FESSLER: The couple emigrated from Russia and have two sons, ages 9 and 3. The oldest has autism - one reason that this area with schools and medical facilities that cater to children with special needs means so much to them. What it really offers, though, is hope for their children's future.
VODOLAZOV: It's opportunities because I feel it every day in the air, right in the air, and it's for every member of my family.
FESSLER: And that's the thing about this program. The researchers are also looking for clues about what it is that makes one neighborhood more promising than the next. It's schools and support systems to be sure but also something else. Samra Idriss, a Libyan refugee who lives nearby with her husband and three small boys, says people in Bellevue expect to succeed.
SAMRA IDRIS: You know, the kids here is different. The neighborhoods here is different. They smart. The family here, like, support the kids, like thinking about the kids here.

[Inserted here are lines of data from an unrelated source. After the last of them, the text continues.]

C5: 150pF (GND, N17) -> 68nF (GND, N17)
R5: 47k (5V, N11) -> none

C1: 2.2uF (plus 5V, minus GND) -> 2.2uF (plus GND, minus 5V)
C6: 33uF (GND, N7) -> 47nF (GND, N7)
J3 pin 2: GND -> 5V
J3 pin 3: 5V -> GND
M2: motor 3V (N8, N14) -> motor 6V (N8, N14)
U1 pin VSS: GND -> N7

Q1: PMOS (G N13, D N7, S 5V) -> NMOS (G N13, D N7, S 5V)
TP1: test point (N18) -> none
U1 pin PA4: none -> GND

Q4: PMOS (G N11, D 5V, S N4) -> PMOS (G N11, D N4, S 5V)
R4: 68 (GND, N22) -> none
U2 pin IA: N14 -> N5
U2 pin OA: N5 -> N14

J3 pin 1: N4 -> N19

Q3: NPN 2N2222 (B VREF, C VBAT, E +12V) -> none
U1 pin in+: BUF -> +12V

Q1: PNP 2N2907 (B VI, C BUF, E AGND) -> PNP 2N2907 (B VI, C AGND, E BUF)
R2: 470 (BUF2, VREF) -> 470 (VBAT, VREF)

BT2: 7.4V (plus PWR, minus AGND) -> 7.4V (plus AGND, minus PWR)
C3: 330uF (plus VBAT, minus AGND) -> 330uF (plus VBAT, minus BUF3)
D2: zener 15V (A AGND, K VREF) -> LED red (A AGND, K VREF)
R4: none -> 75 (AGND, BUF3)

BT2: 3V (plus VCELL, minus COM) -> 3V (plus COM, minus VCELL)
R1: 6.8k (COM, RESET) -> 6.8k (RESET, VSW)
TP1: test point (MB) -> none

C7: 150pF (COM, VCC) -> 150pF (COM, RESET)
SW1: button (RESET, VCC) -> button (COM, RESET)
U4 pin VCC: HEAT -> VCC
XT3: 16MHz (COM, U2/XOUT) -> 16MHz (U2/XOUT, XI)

FESSLER: And are already saving for college. It's nothing like their last neighborhood in southern King County where kids routinely dropped out of school. Stefanie Deluca admits there are still lots of questions. This project involves a few hundred families. But if it grows, will landlords and neighbors resist as they have in some other communities? And what about the neighborhoods left behind? What happens to them?
DELUCA: People shouldn't have to move to opportunity. We should be able to make it. How we achieve creating opportunity in place, that's the question we haven't resolved yet.
FESSLER: And indeed, almost half of the families in this experiment decided to stay in low-income areas even when told their kids would do better somewhere else. Many wanted to stay closer to jobs or to family and friends. Even Monica Rose admits that as excited as she is about moving to a more upscale area, she's also a bit nervous.
ROSE: I'm just not sure how it's going to go. If there's, you know, professionals that have a certain income and then, for instance, me who has, like, virtually almost nothing, I do wonder how the cultures are going to mix.
FESSLER: Although she thinks on balance, the move will be good for her daughter, even if it's years before anyone knows for sure. In the meantime, the Seattle project will continue and likely expand to other cities as part of a national effort to find better ways to help poor families succeed. Pam Fessler, NPR News, Seattle.
GARCIA-NAVARRO: And we should note that the Gates Foundation is a financial supporter of NPR.